BY THE time Stepensky made aliya in 1990, 10,000 Jews were arriving each month in Israel, bringing with them determination and ingenuity that could only flourish in freedom.
Her medical studies were interrupted by the Zionist decision to come to Israel.
A new immigrant, she was advised that it would be more practical for her to qualify as a nurse, so she went to nursing school in Haifa. By then, she'd become Israeli enough to realize that she didn't have to abandon her original dream, and she went on to medical school at the Hebrew University Hadassah Medical School. She became a hematologist. Later, she went for special training at the University of Minnesota, a renowned center for bone-marrow transplantation. The first non-twin bone marrow transplantation in the world took place there back in 1968, the year she was born.
When she returned to Hadassah, Stepensky became an expert in bone marrow transplantation, focusing on non-cancerous diseases that benefit from transplantation, including various immunological diseases and osteopetrosis, which afflicts children in certain villages near Hebron whose parents are cousins. These are successfully treated with bone-marrow transplants.
Izozsimova and her family live in Cheboksary, a city of 400,000 persons in the Volga Upland. The population in the republic was relatively isolated, and although they didn't marry cousins, successive generations marrying within the community resulted in the expression of recessive genes. In 2012, the family managed to raise the money to bring Kirill to Jerusalem. They would have to stay for a year. Kirill was already blind, his optic nerve choked by the hardening bones. His head was growing more misshapen. It was too late to repair his lost eyesight, but a bone-marrow transplant might return his head to a normal shape and save his life.
"We had faith in Dr. Stepensky," said Izozsimova.
A bone-marrow match was found from the international bank. The family rented an apartment in Jerusalem and Kirill's bone marrow was replaced with healthy bone marrow from a donor. Back in Cheboksary, other parents of children with osteopetrosis waited eagerly for the results.

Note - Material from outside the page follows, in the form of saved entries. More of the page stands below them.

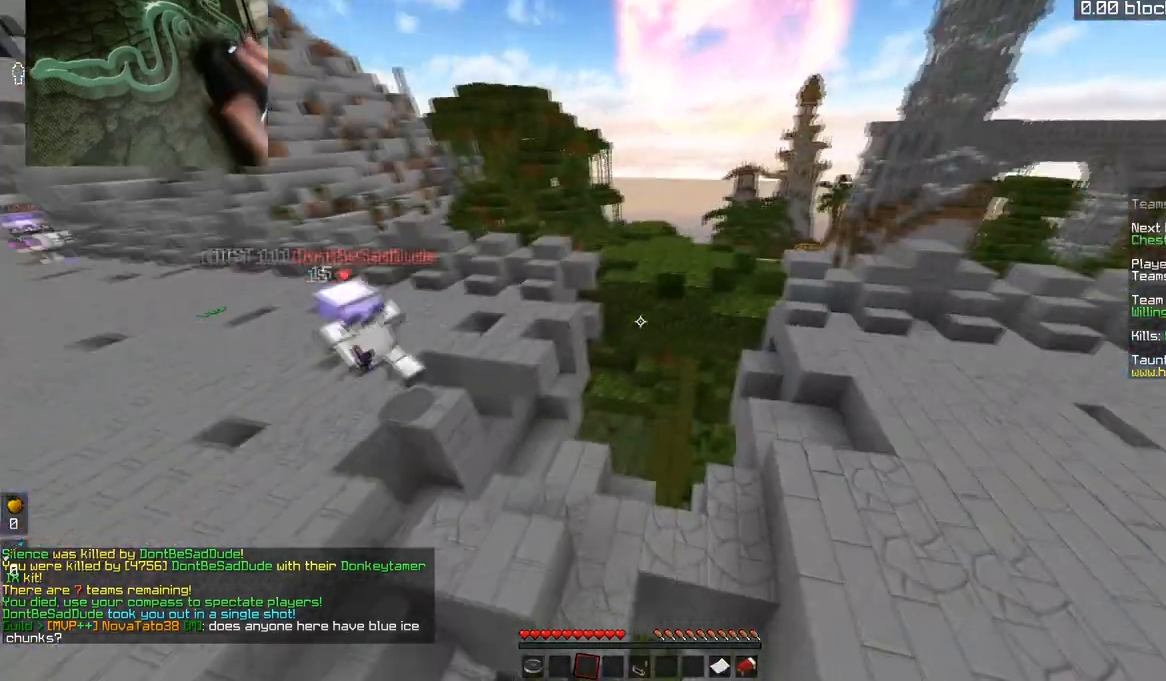
{"keys": ["d", "s"], "mouse": [], "events": [[100, "d", "up"], [167, "s", "up"], [350, "s", "down"], [400, "d", "down"]]}
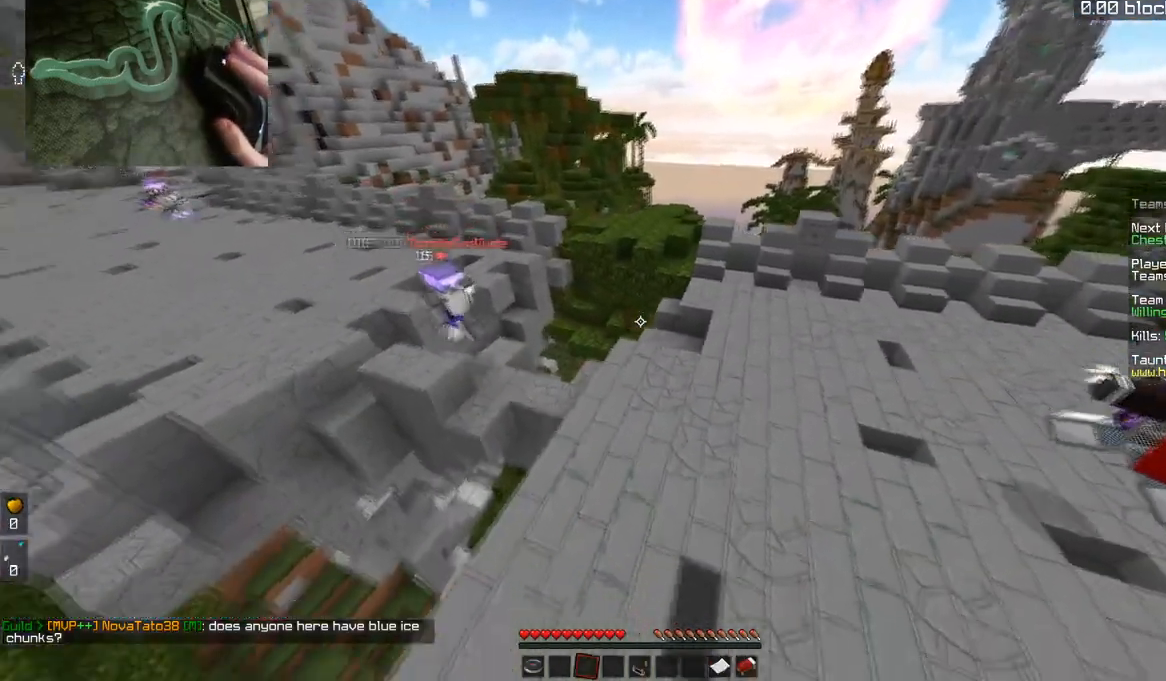
{"keys": ["a"], "mouse": [], "events": [[434, "s", "up"], [451, "d", "up"], [501, "a", "down"]]}
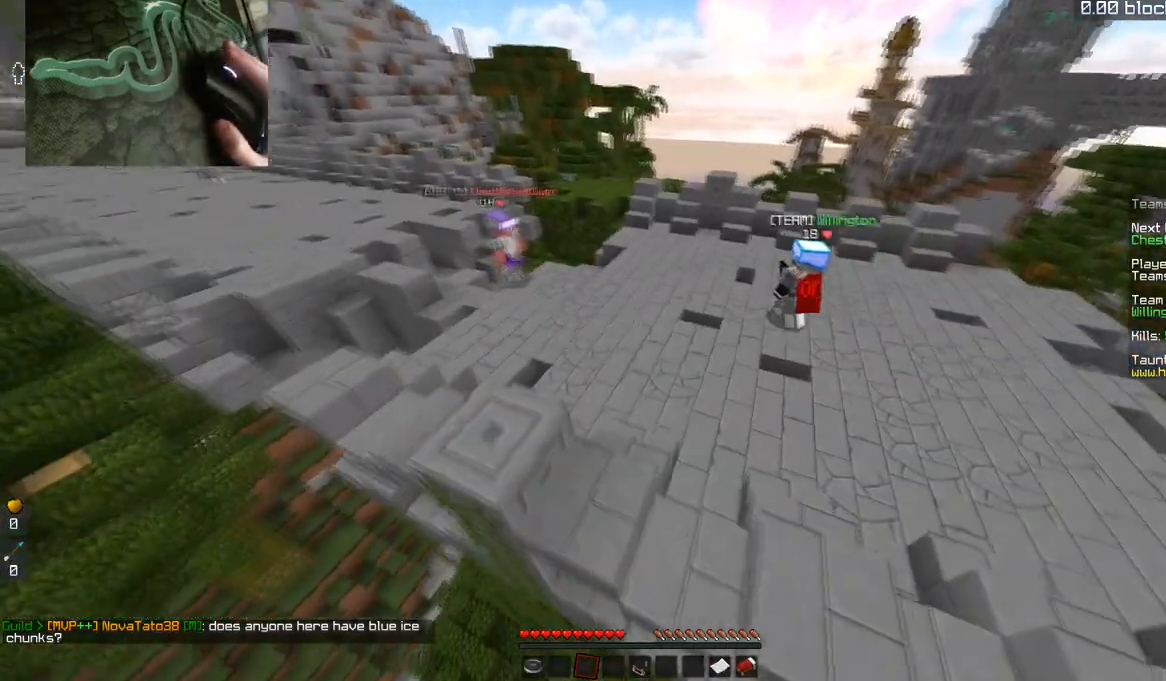
{"keys": ["a", "w"], "mouse": [], "events": [[50, "w", "down"]]}
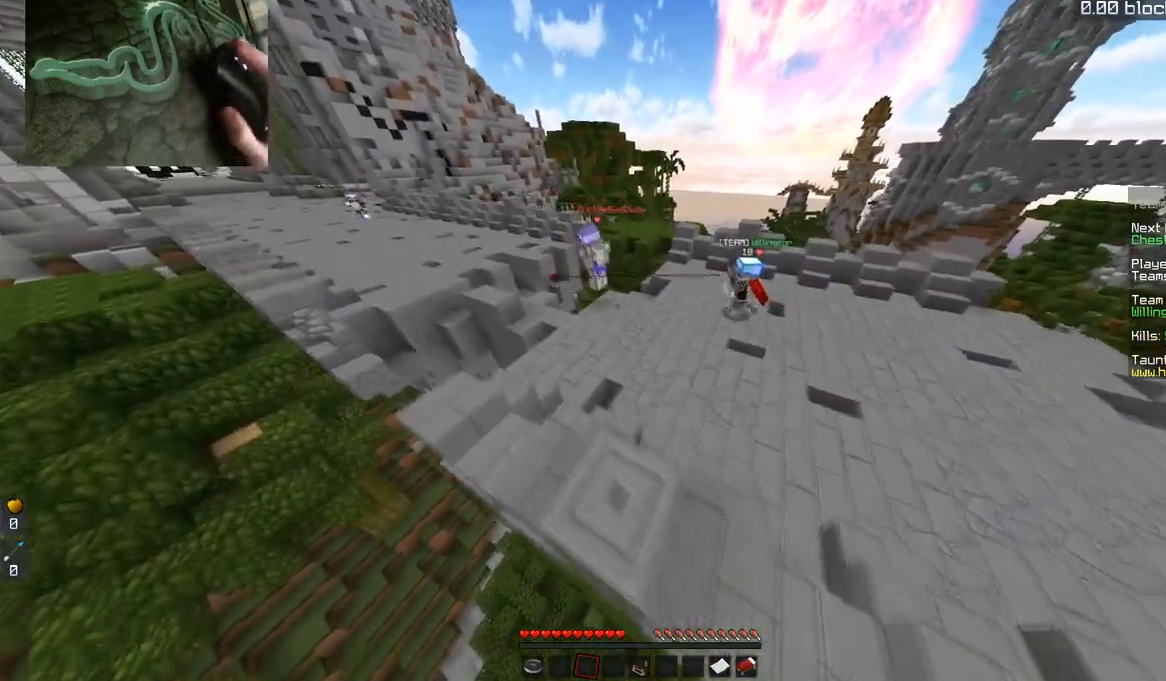
{"keys": [], "mouse": [], "events": [[151, "w", "up"], [167, "a", "up"]]}
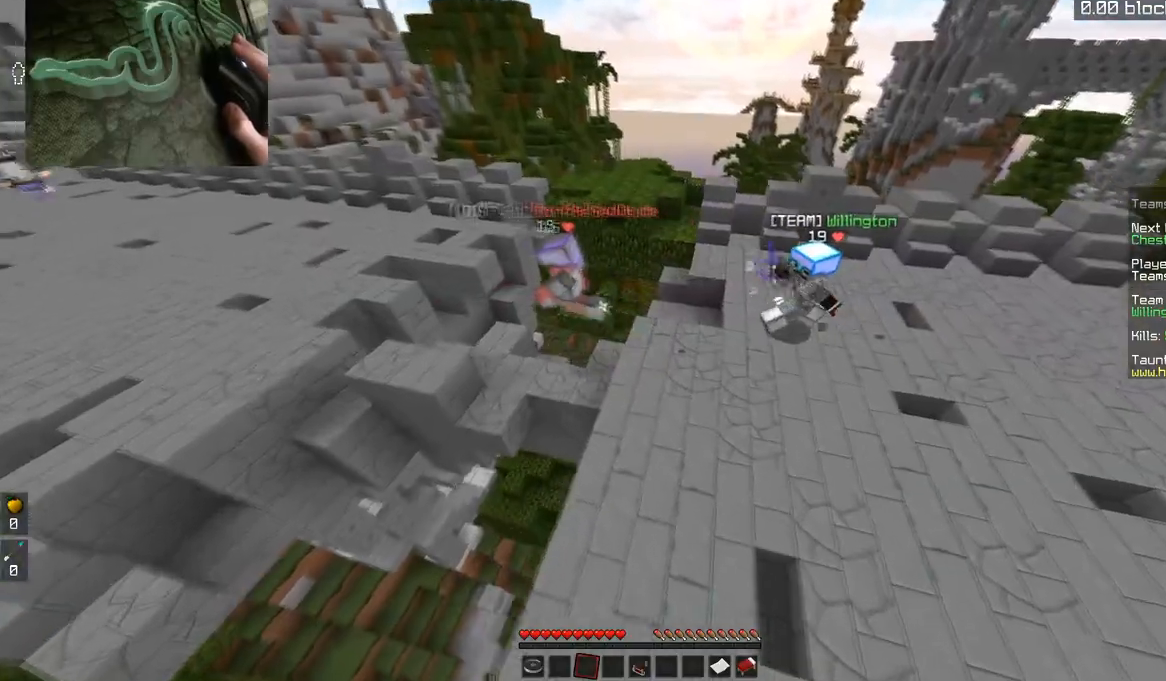
{"keys": ["a", "w"], "mouse": [], "events": [[50, "a", "down"], [150, "w", "down"]]}
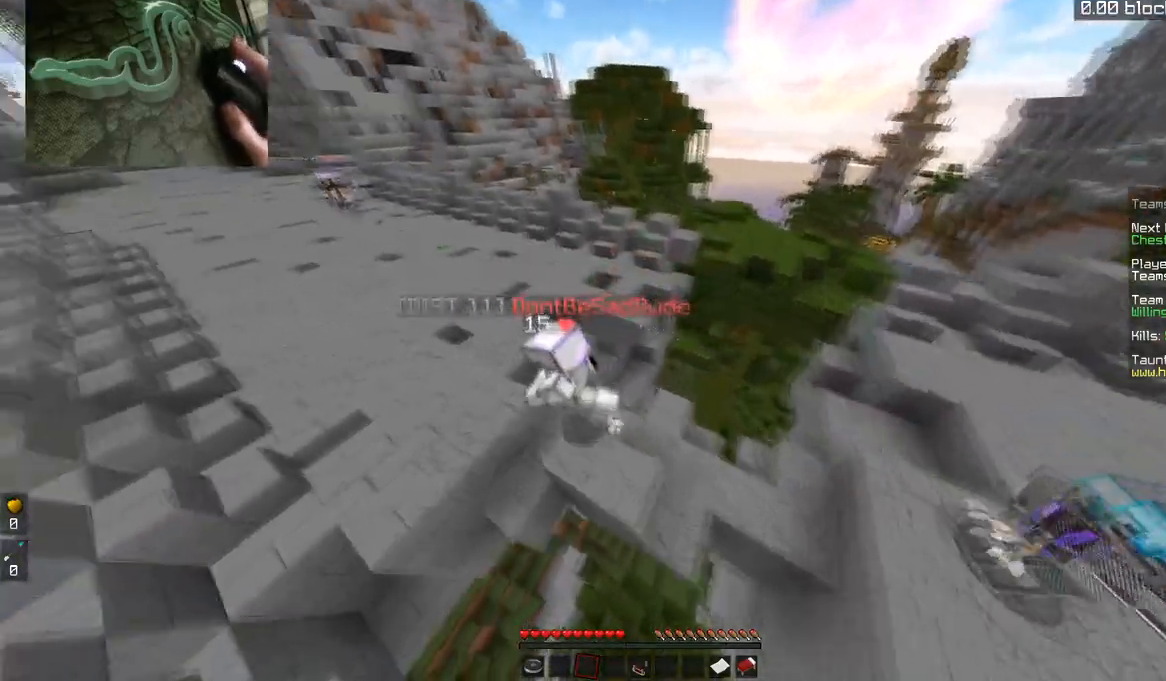
{"keys": ["a", "d", "s", "space"], "mouse": [], "events": [[151, "space", "down"], [151, "w", "up"], [401, "s", "down"], [501, "d", "down"]]}
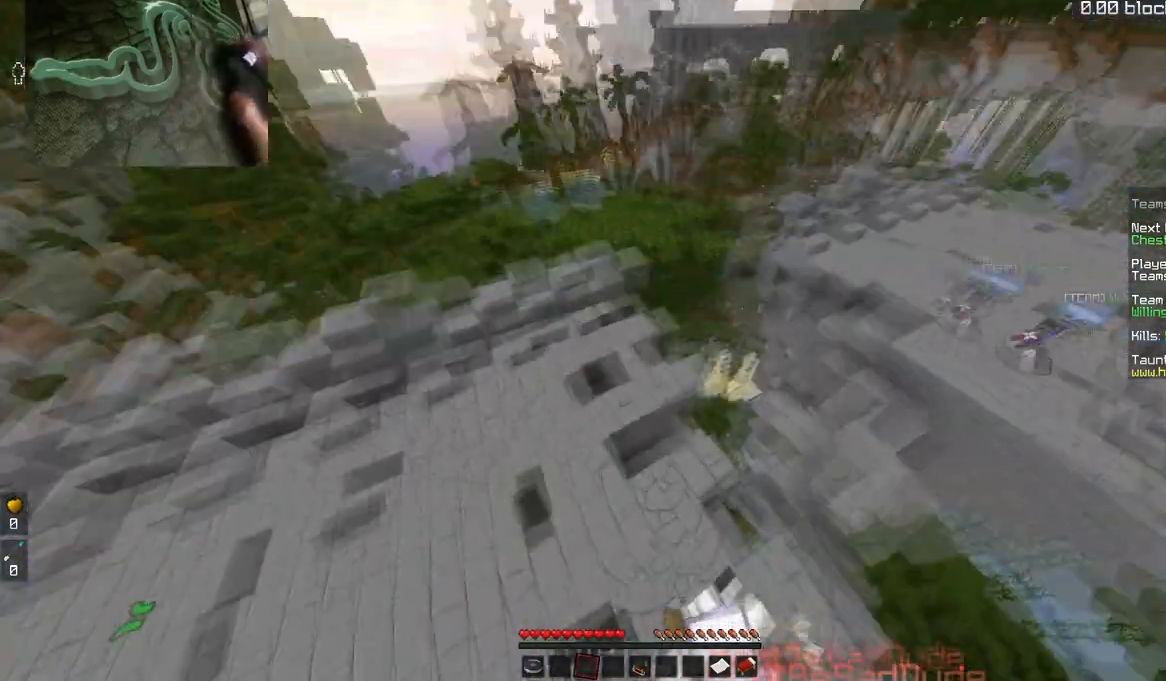
{"keys": ["d", "w"], "mouse": [], "events": [[17, "a", "up"], [17, "space", "up"], [117, "s", "up"], [334, "w", "down"]]}
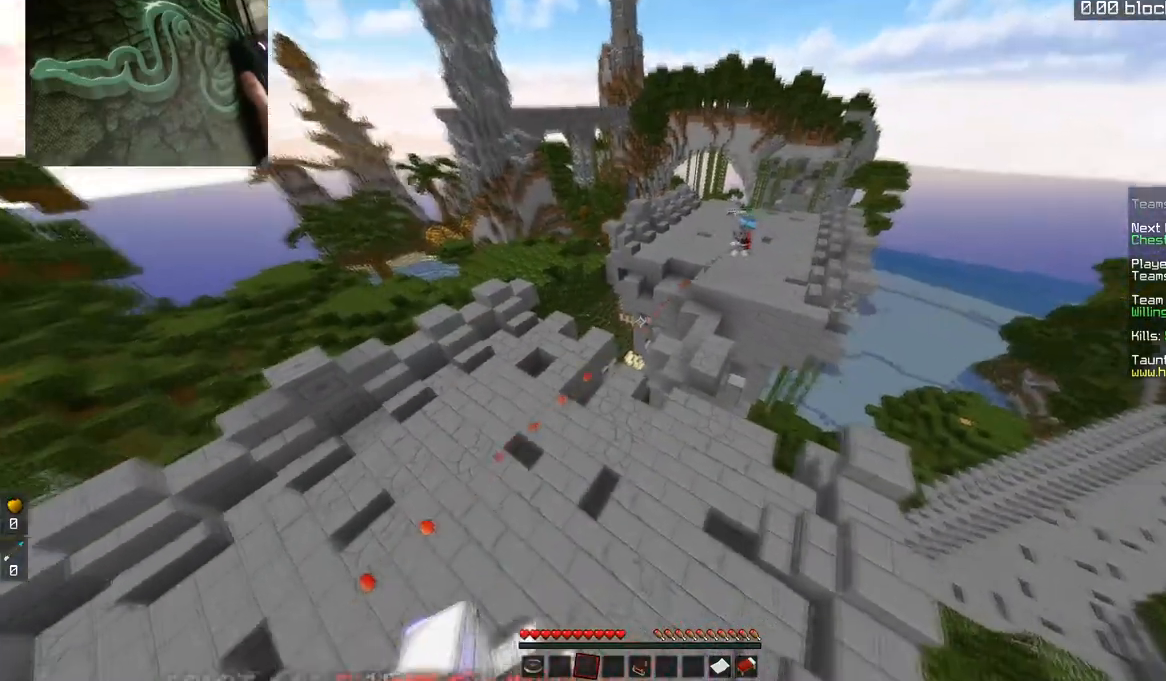
{"keys": ["a"], "mouse": [], "events": [[317, "w", "up"], [351, "d", "up"], [401, "a", "down"]]}
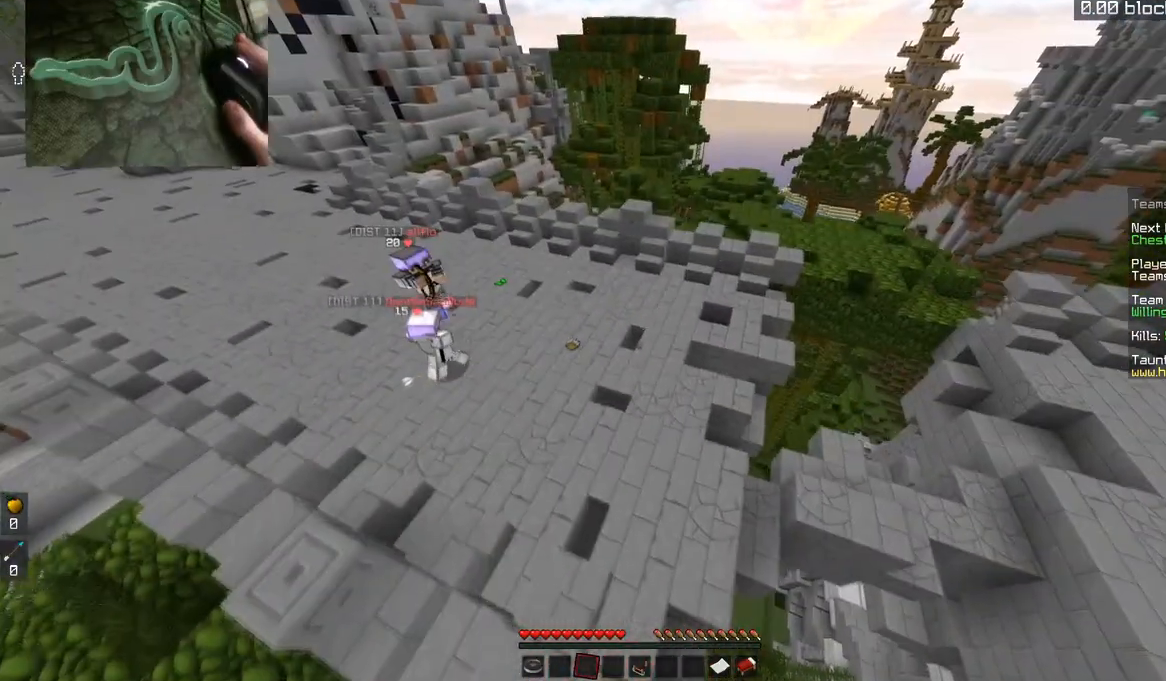
{"keys": ["d", "w"], "mouse": [], "events": [[167, "w", "down"], [351, "d", "down"], [367, "a", "up"], [367, "w", "up"], [501, "w", "down"]]}
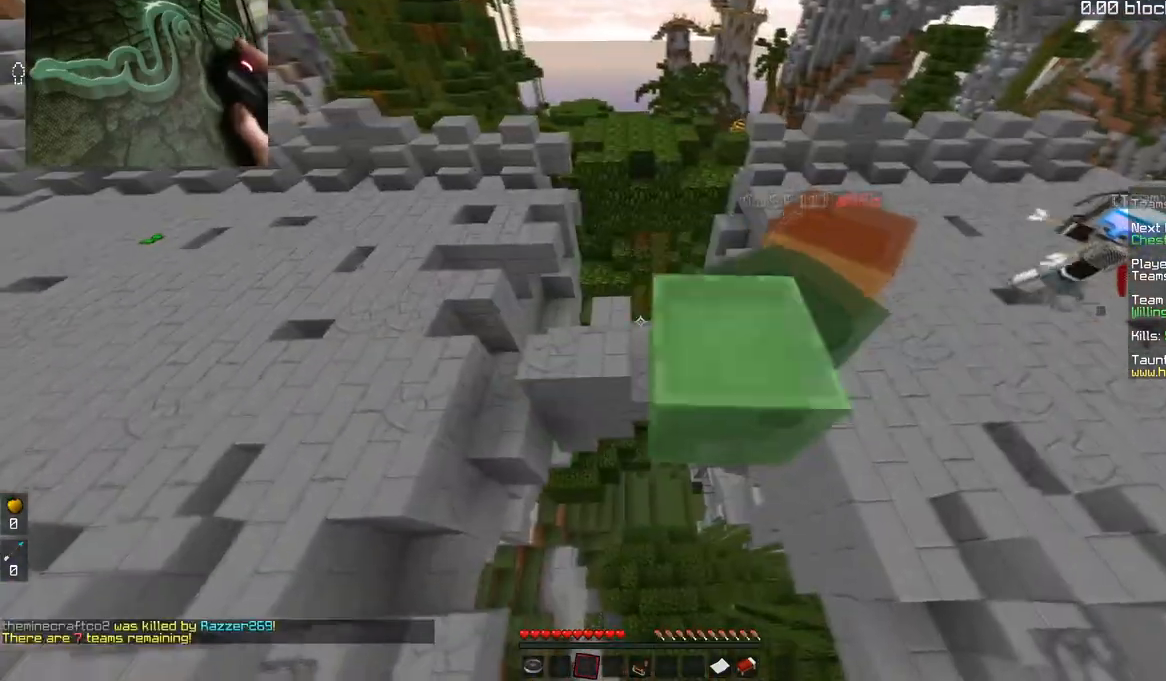
{"keys": ["d"], "mouse": [], "events": [[183, "w", "up"]]}
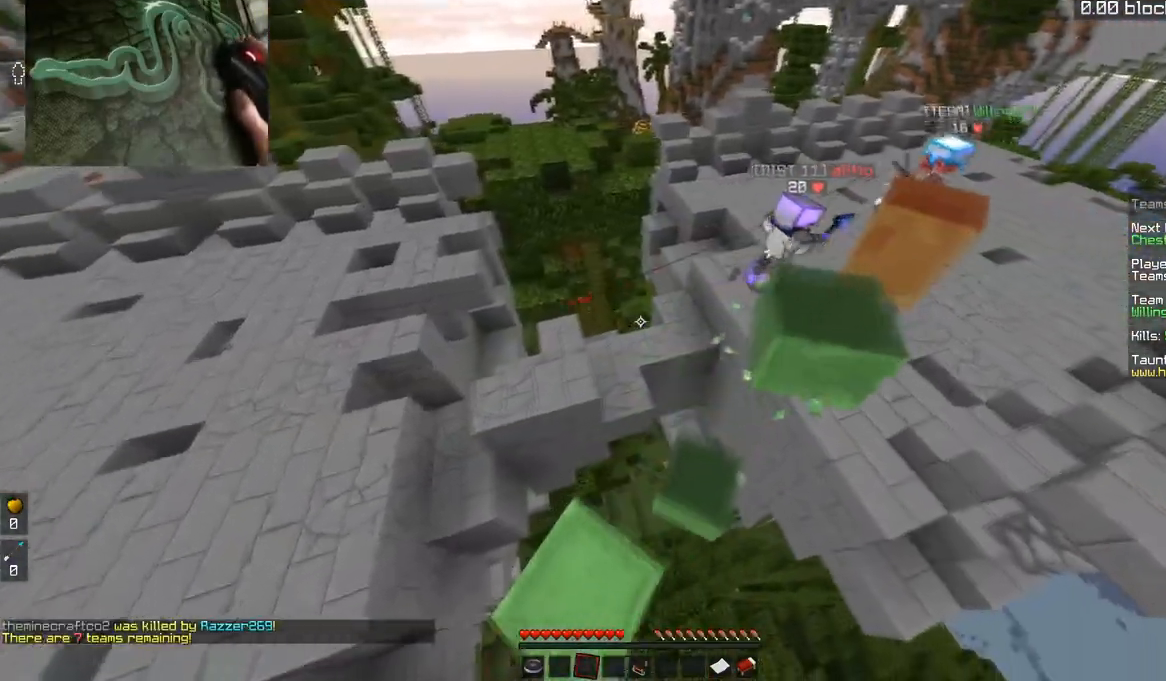
{"keys": ["d"], "mouse": [], "events": [[150, "w", "down"], [167, "d", "up"], [417, "w", "up"], [451, "d", "down"]]}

His head returned to a normal shape and Kirill began to grow and thrive. His prognosis is excellent.
A rush of parents in Russia now wanted to bring their children to Jerusalem, before their children lost their sight.
Stepensky has two children of her own.
Her son just finished service in the IDF's elite naval commando unit, and her daughter is in high school. In her office in the Charlotte R. Bloomberg Mother and Child Center at Hadassah University Medical Center in Ein Kerem. Stepensky also speaks joyfully of her other children - all those she's saved. How many from Russia? She counts them by name on her fingers...
15 children successfully treated successfully in Jerusalem so far. Paying for the treatment is beyond the means of most families in the northern republic, but fund-raisers on Russian TV make it possible.
Stepensky belongs to a seven-person international consortium of experts on using bone marrow transplantation, where she represents Israel. A leading Russian university recently invited her to come to teach as a visiting Israeli professor.
Between check-ups Kirill's grandmother consults Stepensky about every medical problem, supplementing questions with photos on Whatsapp (an application invented by a Jew who left Ukraine). "She's the only one we trust," says Izozsimova.
And so, a former Soviet Jew becomes the famous savior of children from a farflung corner of Russia. Citizens of a country 1,000 times bigger than our little Israel come here for their cure. How likely is that? About as likely as a movement of students and housewives being able to defeat the Soviet Empire and, by freeing the spirit of the Jews of the former Soviet Union, making this a better world for all.